[PASSAGE GIVEN]:
How Relational Methods Matter*

 

John Sonnett and Ronald Breiger

University of Arizona

 

forthcoming in Culture vol. 18

[newsletter of the American Sociological Association Section on the Sociology of Culture]

 

            Andrew Perrin (2004) argues that we should "privilege standard techniques of quantitative sociology—generally, linear regression and its cousins—in our quest to evaluate and demonstrate culture's empirical role."  He claims that the methodological innovations of Martin, Mische, Bearman, Mohr, and Breiger are detrimental in achieving this purpose, because they might "marginalize cultural analysis from the rest of sociology."

 

            Our position is that sociologists should use appropriate methods, whether narrative, essay, cultural-studies, feminist, critical, relational, or those more conventionally discussed under the rubrics of qualitative and/or quantitative, in pursuit of ideas, hypotheses and vision that have as much breadth and excitement as their authors can generate.  We are admirers of Andrew Perrin’s research.  We would join him in encouraging cultural sociologists to consider using standard quantitative methods in many situations.  A view less parochial than Perrin’s, an essay encouraging the use of more relational, less-standard formal methods for cultural analysis, has been argued with such sparkle and verve by John Mohr in a recent issue of this newsletter (Mohr, 2003) that we considered just letting the matter rest.  But Perrin raises a number of concerns worthy of further consideration, and we’d like to join in.

Data records

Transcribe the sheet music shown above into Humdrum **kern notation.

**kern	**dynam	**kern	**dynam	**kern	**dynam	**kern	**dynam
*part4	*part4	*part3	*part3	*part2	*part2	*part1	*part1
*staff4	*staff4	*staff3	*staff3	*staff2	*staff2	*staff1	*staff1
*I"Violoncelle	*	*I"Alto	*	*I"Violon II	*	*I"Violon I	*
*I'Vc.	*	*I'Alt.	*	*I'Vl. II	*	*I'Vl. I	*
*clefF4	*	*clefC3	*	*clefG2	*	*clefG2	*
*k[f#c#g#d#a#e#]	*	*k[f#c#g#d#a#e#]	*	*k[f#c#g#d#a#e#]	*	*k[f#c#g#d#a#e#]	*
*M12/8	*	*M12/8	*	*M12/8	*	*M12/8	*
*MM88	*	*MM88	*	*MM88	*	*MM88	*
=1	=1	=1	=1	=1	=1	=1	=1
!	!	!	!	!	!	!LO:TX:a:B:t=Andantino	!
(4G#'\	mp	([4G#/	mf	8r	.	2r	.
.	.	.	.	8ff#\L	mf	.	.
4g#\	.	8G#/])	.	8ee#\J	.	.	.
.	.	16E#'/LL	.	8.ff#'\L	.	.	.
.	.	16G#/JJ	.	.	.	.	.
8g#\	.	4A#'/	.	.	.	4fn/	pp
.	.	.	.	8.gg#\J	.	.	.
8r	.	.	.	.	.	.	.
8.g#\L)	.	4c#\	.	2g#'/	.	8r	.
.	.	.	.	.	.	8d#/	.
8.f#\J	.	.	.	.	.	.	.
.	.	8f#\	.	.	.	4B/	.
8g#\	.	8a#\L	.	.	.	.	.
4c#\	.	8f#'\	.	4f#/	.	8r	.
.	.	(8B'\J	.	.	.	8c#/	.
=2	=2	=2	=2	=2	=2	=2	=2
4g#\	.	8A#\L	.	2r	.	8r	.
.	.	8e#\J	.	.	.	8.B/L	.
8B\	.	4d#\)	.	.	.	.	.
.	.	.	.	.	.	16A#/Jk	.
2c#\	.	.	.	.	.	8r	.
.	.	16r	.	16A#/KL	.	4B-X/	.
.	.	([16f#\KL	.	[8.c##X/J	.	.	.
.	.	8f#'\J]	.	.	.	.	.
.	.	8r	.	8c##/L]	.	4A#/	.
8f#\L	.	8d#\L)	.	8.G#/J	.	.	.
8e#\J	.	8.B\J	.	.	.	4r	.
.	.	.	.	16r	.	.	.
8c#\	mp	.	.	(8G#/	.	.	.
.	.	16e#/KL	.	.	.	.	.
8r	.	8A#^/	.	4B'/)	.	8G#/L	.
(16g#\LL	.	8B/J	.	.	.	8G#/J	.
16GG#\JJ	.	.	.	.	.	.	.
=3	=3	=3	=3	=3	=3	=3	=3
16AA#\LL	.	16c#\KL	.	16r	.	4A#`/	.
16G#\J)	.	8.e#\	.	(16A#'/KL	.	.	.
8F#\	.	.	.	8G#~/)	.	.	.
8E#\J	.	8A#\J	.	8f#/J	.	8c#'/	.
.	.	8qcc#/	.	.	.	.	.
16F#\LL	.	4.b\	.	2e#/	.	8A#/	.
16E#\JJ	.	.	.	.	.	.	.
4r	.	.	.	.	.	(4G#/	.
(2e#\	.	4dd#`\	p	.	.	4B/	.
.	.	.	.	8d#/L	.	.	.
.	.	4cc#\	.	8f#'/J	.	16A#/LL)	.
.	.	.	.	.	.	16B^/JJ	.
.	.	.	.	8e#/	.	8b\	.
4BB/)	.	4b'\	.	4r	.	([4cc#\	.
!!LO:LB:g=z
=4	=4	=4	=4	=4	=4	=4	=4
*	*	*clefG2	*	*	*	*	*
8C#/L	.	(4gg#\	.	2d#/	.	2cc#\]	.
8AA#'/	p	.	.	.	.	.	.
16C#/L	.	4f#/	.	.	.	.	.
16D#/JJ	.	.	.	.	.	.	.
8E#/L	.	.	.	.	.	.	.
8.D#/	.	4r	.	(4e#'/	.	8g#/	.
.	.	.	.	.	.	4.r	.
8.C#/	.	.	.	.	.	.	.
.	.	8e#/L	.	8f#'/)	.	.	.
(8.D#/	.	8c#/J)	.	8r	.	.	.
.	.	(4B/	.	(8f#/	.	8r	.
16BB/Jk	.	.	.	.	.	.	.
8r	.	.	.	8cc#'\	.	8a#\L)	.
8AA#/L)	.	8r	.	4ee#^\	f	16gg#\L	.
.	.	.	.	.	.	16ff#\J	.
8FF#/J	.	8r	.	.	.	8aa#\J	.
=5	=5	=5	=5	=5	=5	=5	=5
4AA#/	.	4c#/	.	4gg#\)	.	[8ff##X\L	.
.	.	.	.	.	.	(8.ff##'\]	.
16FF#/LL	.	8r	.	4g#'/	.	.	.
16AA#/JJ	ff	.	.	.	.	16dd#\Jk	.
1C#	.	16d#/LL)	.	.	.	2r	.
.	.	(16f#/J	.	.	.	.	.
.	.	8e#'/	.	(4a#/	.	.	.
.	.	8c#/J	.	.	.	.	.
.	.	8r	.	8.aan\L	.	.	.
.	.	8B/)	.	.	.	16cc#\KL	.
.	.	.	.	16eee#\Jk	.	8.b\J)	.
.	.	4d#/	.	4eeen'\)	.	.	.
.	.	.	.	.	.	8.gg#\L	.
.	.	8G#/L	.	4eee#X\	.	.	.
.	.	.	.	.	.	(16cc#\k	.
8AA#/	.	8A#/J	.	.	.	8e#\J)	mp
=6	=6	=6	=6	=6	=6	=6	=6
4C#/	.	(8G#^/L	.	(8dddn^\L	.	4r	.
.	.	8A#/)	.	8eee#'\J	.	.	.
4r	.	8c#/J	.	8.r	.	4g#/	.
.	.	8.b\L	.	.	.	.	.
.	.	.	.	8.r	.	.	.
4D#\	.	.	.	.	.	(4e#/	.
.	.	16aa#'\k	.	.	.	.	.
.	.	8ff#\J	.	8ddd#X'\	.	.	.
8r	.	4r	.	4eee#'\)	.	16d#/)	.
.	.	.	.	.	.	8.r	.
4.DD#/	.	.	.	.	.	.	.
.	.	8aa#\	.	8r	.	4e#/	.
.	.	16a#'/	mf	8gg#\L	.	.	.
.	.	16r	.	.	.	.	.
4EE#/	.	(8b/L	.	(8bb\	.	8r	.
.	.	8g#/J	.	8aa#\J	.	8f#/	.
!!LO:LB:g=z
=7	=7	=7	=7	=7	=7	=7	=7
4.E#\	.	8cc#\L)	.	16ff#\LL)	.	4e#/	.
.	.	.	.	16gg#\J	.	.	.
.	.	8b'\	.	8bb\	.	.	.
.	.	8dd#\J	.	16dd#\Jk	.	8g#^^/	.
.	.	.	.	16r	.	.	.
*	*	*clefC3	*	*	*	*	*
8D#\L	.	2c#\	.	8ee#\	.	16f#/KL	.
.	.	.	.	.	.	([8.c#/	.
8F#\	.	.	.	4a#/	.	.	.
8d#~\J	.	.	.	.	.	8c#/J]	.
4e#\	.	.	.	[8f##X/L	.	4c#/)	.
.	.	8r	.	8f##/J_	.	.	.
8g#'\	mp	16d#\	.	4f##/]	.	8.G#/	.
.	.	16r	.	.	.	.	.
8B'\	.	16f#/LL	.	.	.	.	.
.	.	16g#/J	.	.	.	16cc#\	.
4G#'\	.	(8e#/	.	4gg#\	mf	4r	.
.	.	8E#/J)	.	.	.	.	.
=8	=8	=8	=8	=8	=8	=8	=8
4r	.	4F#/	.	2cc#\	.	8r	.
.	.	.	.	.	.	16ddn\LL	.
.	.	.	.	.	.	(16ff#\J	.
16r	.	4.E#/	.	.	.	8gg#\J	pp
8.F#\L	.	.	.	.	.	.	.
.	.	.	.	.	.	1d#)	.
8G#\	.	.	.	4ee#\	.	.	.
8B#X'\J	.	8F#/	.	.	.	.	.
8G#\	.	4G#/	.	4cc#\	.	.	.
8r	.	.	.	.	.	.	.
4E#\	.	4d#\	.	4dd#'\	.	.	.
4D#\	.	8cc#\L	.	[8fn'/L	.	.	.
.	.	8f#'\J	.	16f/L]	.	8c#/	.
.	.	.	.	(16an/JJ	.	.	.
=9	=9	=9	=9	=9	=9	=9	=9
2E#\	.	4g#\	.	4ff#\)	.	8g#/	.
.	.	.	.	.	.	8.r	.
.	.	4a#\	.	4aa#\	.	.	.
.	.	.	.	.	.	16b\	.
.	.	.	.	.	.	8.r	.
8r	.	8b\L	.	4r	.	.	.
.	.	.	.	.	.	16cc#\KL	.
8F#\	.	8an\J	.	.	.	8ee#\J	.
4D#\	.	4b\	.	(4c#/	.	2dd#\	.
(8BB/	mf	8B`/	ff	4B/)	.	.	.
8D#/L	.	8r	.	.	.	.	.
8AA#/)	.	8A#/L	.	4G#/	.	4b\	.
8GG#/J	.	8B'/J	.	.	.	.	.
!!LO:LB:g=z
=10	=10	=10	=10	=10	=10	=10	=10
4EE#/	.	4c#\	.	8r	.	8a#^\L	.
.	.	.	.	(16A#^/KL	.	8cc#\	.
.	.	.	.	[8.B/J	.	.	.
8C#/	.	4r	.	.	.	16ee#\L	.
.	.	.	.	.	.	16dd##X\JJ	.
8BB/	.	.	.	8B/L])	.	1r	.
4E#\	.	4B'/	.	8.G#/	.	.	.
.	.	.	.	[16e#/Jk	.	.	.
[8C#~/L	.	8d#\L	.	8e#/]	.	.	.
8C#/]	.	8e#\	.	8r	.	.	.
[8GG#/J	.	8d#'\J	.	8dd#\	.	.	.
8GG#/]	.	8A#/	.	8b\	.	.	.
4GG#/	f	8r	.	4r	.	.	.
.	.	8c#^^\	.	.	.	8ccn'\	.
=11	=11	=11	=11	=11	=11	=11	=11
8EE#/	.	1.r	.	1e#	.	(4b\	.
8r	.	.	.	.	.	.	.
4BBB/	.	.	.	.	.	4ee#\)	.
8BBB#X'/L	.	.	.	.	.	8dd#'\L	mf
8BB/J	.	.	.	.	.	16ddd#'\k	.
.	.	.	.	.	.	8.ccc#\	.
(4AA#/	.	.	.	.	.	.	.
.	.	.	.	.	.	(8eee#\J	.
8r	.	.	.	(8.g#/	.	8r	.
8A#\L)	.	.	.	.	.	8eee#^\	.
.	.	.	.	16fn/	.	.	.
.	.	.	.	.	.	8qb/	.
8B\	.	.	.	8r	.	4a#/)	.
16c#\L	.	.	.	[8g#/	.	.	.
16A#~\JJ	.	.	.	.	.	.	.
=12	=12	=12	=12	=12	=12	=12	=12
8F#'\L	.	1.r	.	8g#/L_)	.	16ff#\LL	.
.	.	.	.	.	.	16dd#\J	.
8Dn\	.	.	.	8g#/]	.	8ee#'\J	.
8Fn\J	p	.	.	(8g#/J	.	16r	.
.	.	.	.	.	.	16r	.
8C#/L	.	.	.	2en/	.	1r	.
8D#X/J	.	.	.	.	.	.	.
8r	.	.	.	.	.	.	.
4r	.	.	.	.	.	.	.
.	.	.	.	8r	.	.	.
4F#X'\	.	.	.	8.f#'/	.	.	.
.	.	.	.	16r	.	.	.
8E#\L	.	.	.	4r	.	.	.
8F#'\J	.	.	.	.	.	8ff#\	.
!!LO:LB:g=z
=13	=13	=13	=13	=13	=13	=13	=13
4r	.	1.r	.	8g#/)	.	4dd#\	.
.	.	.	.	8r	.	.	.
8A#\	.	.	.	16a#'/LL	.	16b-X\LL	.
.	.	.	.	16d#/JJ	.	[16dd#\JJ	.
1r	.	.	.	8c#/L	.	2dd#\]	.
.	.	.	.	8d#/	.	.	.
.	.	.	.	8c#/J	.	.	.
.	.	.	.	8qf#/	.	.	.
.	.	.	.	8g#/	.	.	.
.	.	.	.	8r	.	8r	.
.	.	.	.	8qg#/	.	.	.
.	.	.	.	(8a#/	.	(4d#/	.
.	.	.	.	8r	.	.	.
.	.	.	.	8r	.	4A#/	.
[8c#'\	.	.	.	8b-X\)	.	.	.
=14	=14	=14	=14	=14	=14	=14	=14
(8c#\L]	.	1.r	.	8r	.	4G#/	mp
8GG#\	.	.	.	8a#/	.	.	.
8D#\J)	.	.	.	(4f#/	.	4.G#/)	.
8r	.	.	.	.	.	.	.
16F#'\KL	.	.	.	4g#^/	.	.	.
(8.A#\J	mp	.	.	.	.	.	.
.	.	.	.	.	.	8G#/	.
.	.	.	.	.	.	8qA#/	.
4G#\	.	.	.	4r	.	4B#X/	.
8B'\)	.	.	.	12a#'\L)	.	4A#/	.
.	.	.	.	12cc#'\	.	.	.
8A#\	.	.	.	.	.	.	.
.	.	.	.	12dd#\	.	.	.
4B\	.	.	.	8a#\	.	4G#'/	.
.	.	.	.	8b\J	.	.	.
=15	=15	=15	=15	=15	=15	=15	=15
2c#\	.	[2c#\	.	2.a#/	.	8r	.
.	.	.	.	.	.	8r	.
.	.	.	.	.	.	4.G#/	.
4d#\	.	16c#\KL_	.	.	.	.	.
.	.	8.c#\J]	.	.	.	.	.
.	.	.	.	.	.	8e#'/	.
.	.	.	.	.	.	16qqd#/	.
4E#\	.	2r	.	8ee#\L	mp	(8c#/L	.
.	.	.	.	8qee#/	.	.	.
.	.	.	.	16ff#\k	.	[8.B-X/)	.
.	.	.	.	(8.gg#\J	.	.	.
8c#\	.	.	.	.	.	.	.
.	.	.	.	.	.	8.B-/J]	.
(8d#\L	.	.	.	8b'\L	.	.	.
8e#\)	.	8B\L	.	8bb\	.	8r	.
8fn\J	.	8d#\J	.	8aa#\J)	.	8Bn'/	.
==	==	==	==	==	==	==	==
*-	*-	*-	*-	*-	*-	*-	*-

[GOALS]:
a. In the essay on relational methods, which techniques does Andrew Perrin want sociologists to privilege when evaluating culture's empirical role?
b. Write the next part of the essay on relational methods, picking up after its final sentence.

[ANSWERS TO THE EXERCISE]:
a. Standard techniques of quantitative sociology, generally linear regression and its cousins.

b.
 

            It is true that regression methods are institutionalized in quantitative sociology, as Perrin points out.  Therefore using these methods may help studies by cultural sociologists get past professional gatekeepers, and perhaps communicate to a wider sociological audience.  Also, regression methods are best suited for empirical modeling when theoretical questions take the form of "Does X - - > Y?", as they often do in quantitative sociology.   Both of these aspects make regression a useful device for communicating cultural sociology.

 

            The form of questioning required by regression models however is not the only way of looking at how culture matters.  To the extent that cultural processes are about meaning, this suggests that discursive and semiotic processes are at work.  Ever since Saussure, such processes have been usefully understood on the basis of a wide variety of relational models.  We would not want to discourage those sociologists of culture who embrace the relationality on which interpretations build.  The use of relational methods does not require researchers to "confuse empirical reality with its schematic representation" (as Perrin charges), but instead to attempt a closer resemblance between empirical models and theoretical understandings.  Moreover, if cultural sociology is to have wider influence in the discipline, it must offer something that the discipline does not already have.  Demonstrating that cultural variables can affect non-cultural outcomes is one kind of contribution, but it is not the only "value-added" of cultural sociology.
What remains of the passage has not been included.